Astor Piazzolla, 1921-1992

Tango Ballet, 1956
Astor PiazzollaThe Argentine Tango is music, dance, style, culture, and, arguably, a way of life that was born in the scrappy portside bars and brothels of Buenos Aires at the end of the 19th century. From there, it rapidly migrated around the world, climbing the social hierarchy into cabarets, ballrooms, the cinema and the concert hall to become an internationally known stylization of desire, conflict, heartbreak and lonely nostalgia. Permuting into various musical contexts including popular song, jazz, rock and a variety of classical forms, its origins are no less diverse.

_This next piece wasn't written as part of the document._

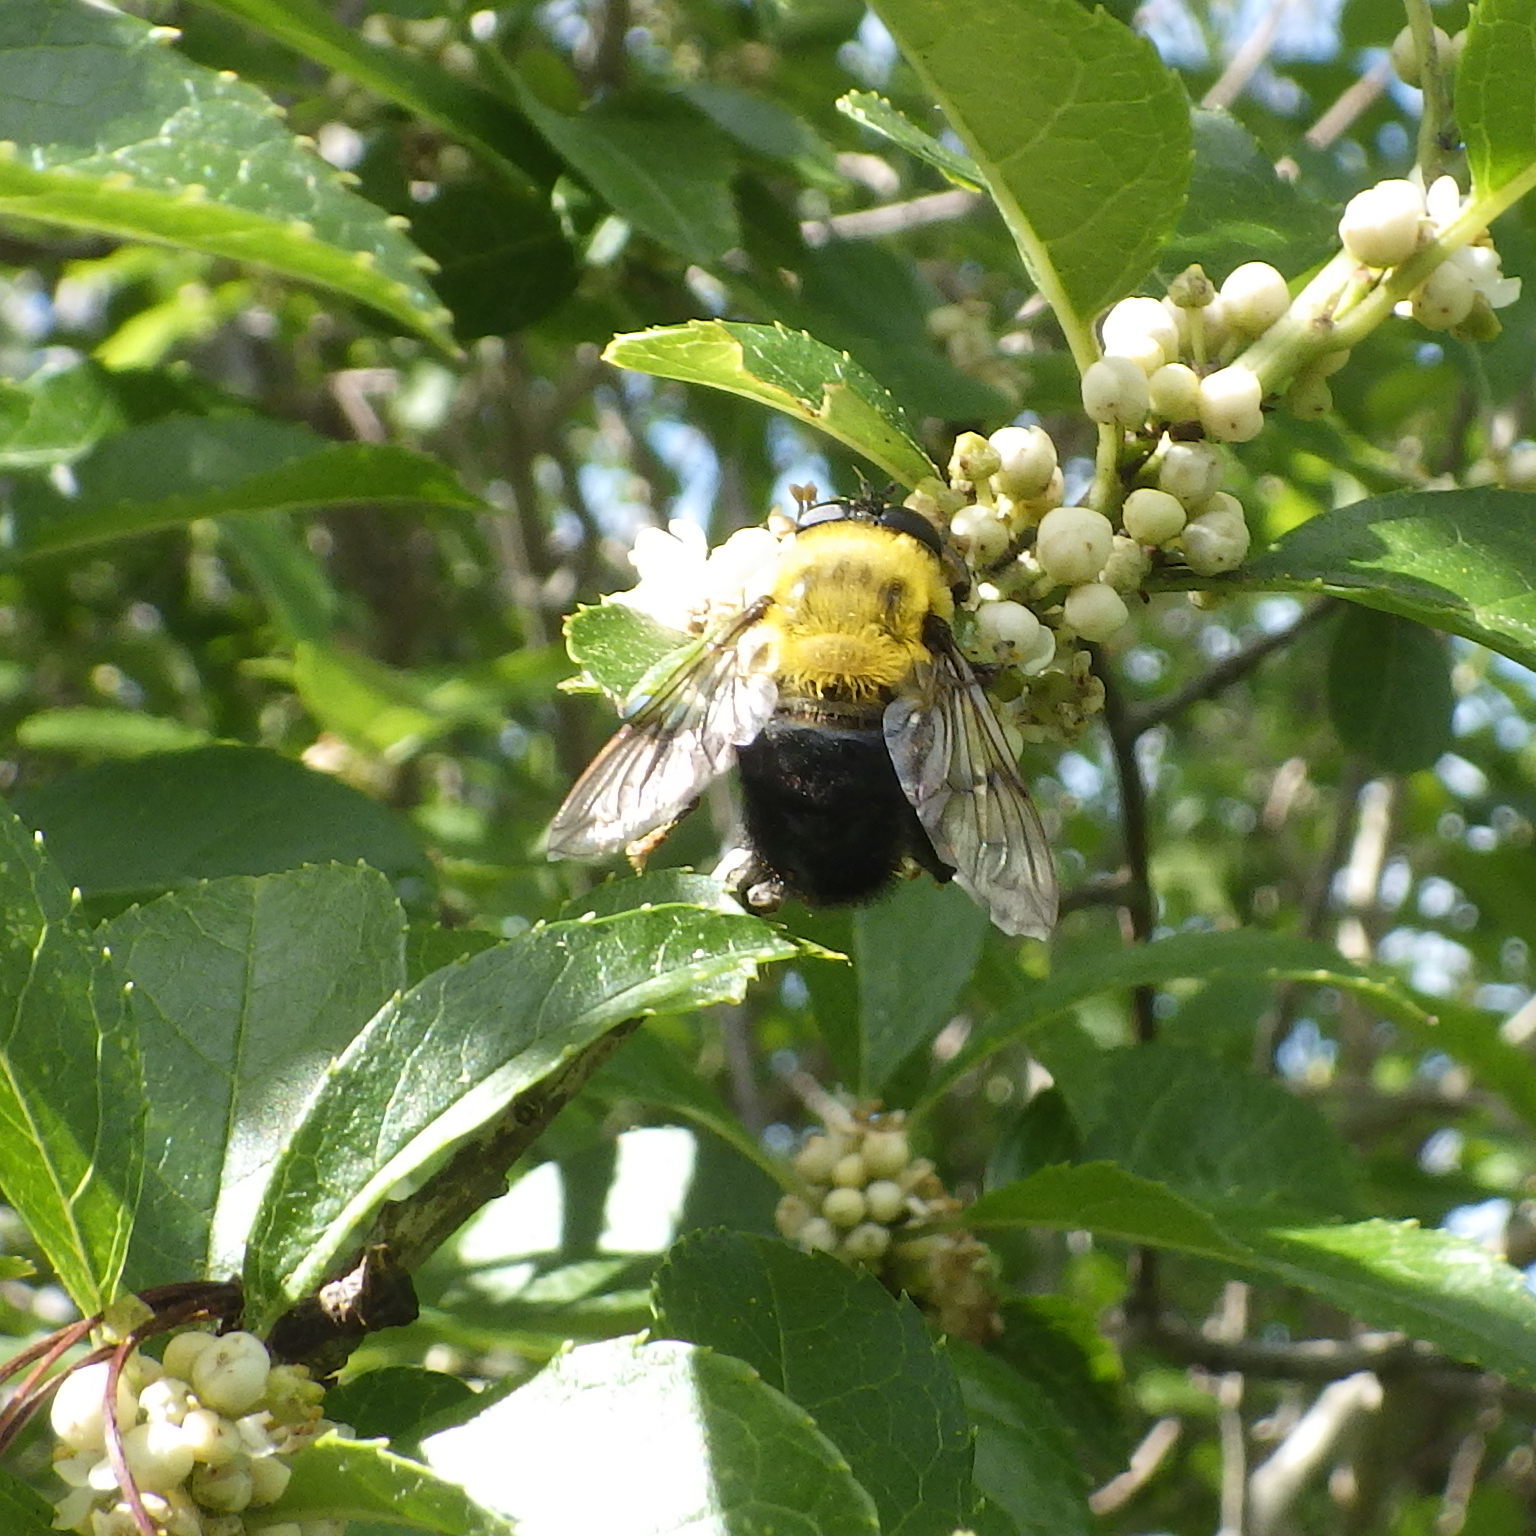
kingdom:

From the Rough Guide of World Music, "It was a definitively urban music: a product of the melting pot of European immigrants, criollos [Creoles], blacks and natives, drawn together when the city became the capital of Argentina in 1880. Tango was thus forged from a range of musical influences that included Andalucían flamenco, southern Italian melodies, Cuban habanera, African candombé and percussion, European polkas and mazurkas, Spanish contradanse, and, closer to home, the milónga, the rural song of the Argentine gaucho [cowboy]. It was a music imbued with immigrant history."

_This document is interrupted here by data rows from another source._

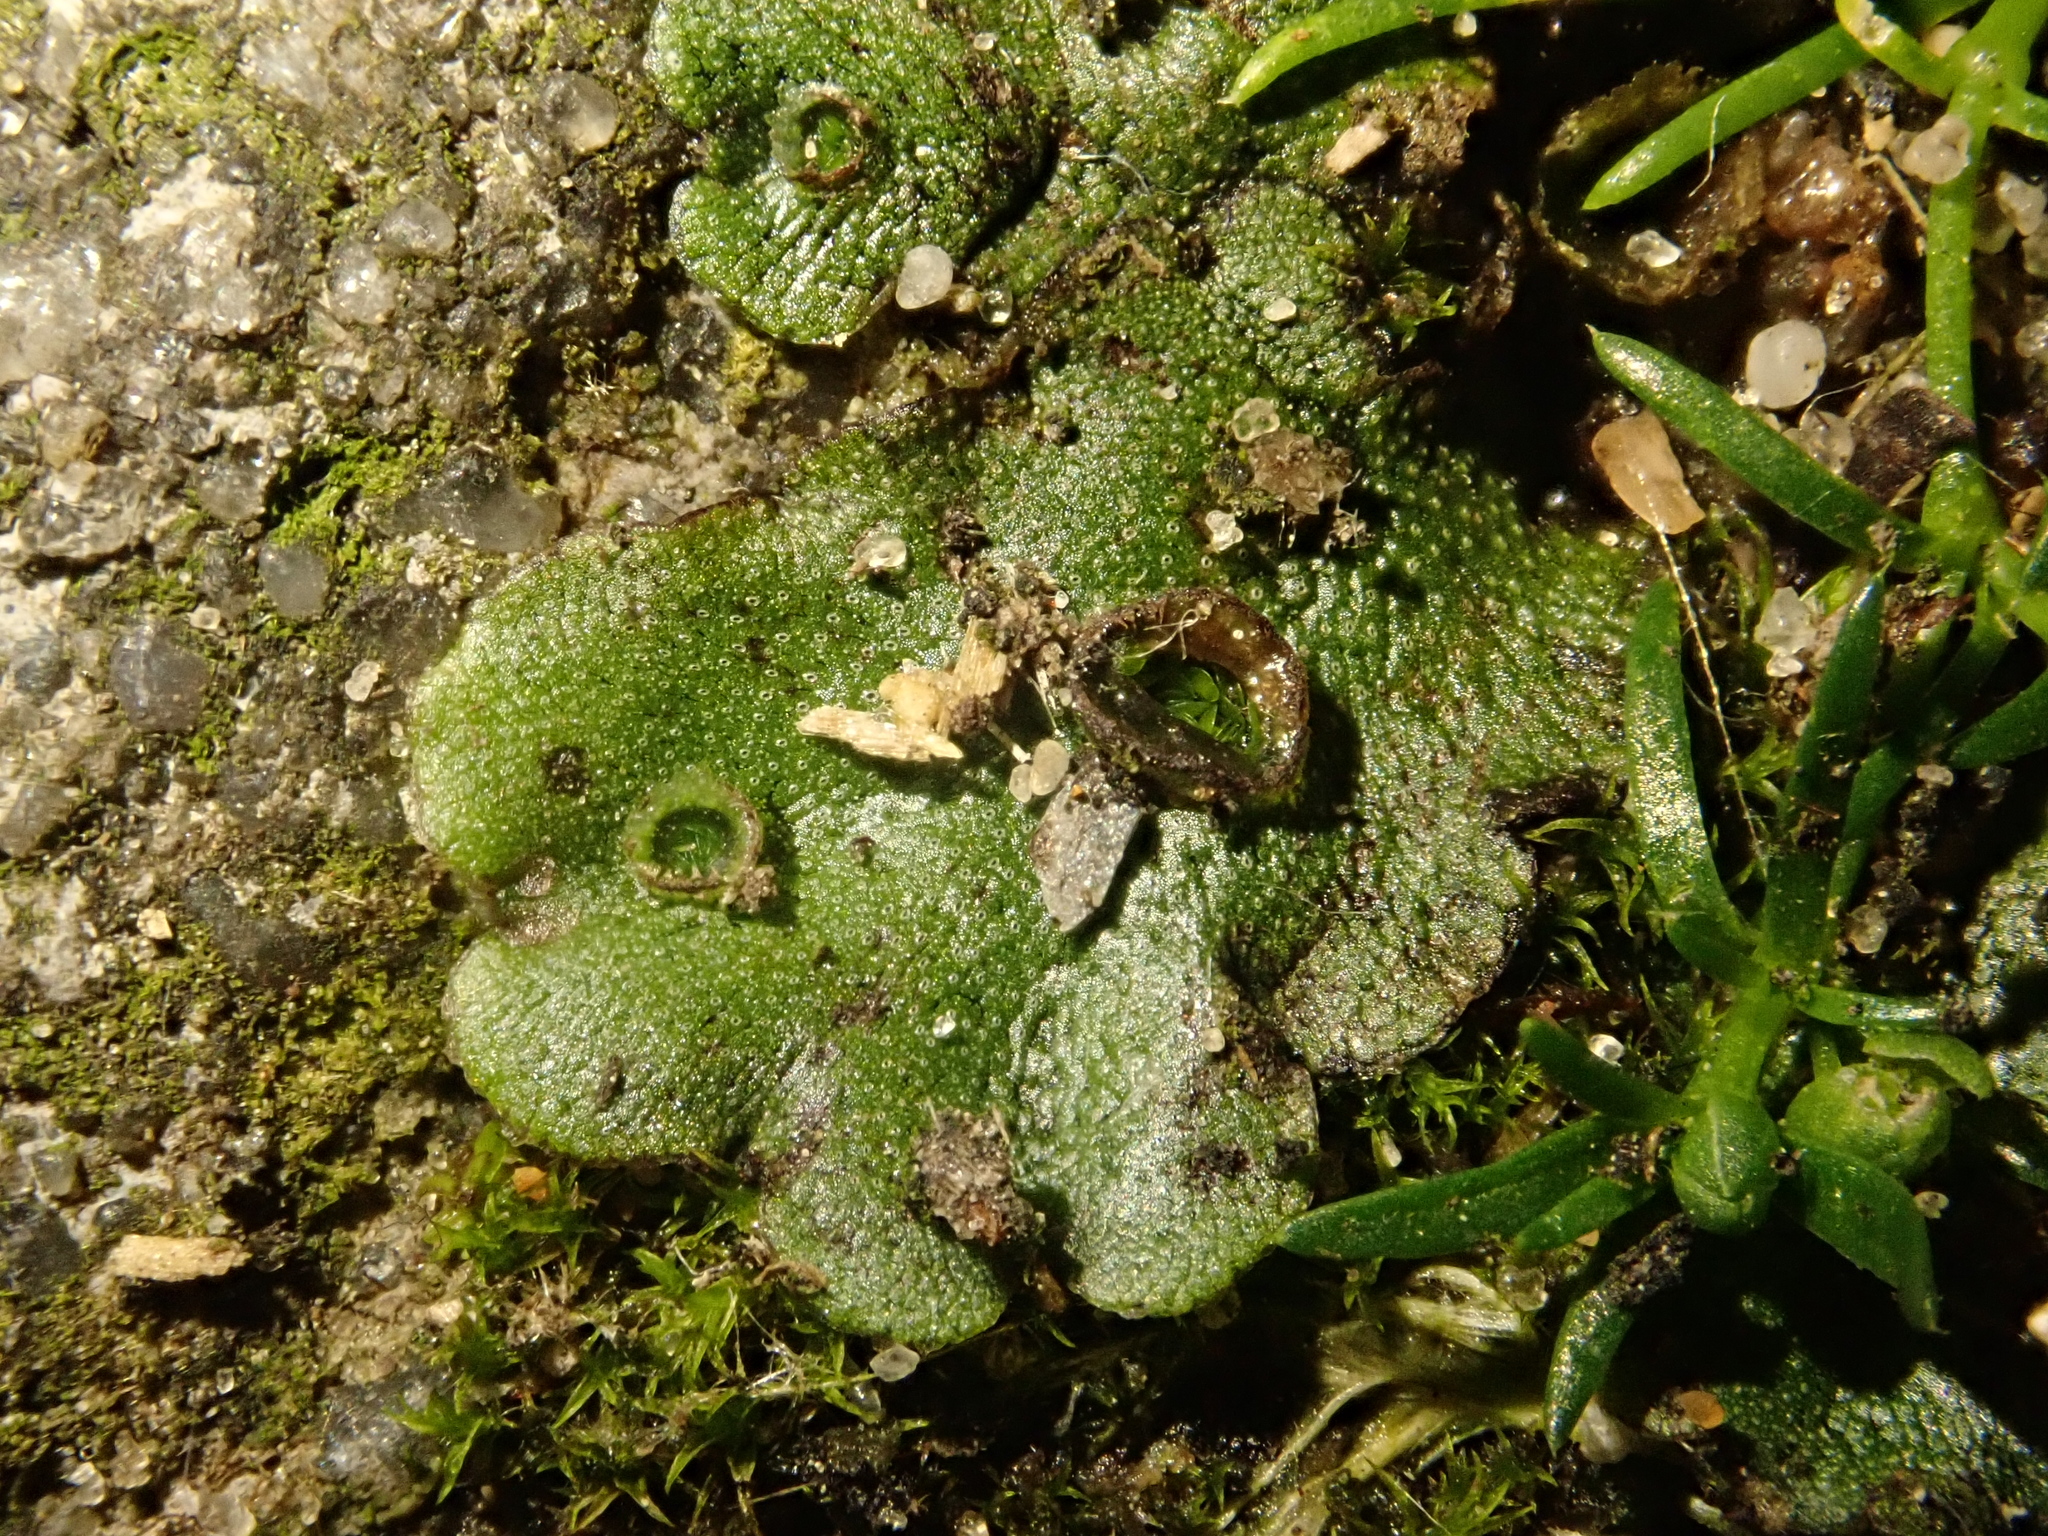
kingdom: Plantae
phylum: Marchantiophyta
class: Marchantiopsida
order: Marchantiales
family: Marchantiaceae
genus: Marchantia
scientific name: Marchantia polymorpha
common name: Common liverwort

Astor Piazzolla was the seminal figure in Nuevo Tango, a movement he began in the 1950's in which tango became a more abstract musical sensibility and a high art enriched by the complexities of jazz and classical music. Piazzolla was born in Argentina but spent much time in New York and Paris where, on a government scholarship, he studied with the legendary Nadia Boulanger. It was she who recognized his musical genius specifically in the language of tango and demanded that he remain true to himself. Thus, Piazzolla assumed his lifelong quest to liberate tango from its traditional patterns through a variety of advanced innovations. Piazzolla was a master of the bandoneón, a button accordion of German origin that by the 1920's had defined the signature sound of tango. He expanded the traditional tango sextet (two bandoneóns, two violins, bass and piano) to include cello and electric guitar and formed the Octeto Buenos Aires in 1955. It was for the Octeto that, in 1956, Piazzolla composed his Tango Ballet, a programmatic suite that has been subsequently transcribed for orchestra as well as string quartet. The music evokes the poignant essence of the tango ethos in a narrative of six scenes: introduction, the street, encounter / forgetfulness, cabaret, solitude, the street again. Piazzolla eventually composed more than 750 works for a wide variety of settings including concertos, operas, symphonic and film scores and especially, a diversity of intimate chamber ensembles. One of his final projects was a commission from the Kronos Quartet resulting in his Five Tango Sensations for bandoneón and string quartet of 1989.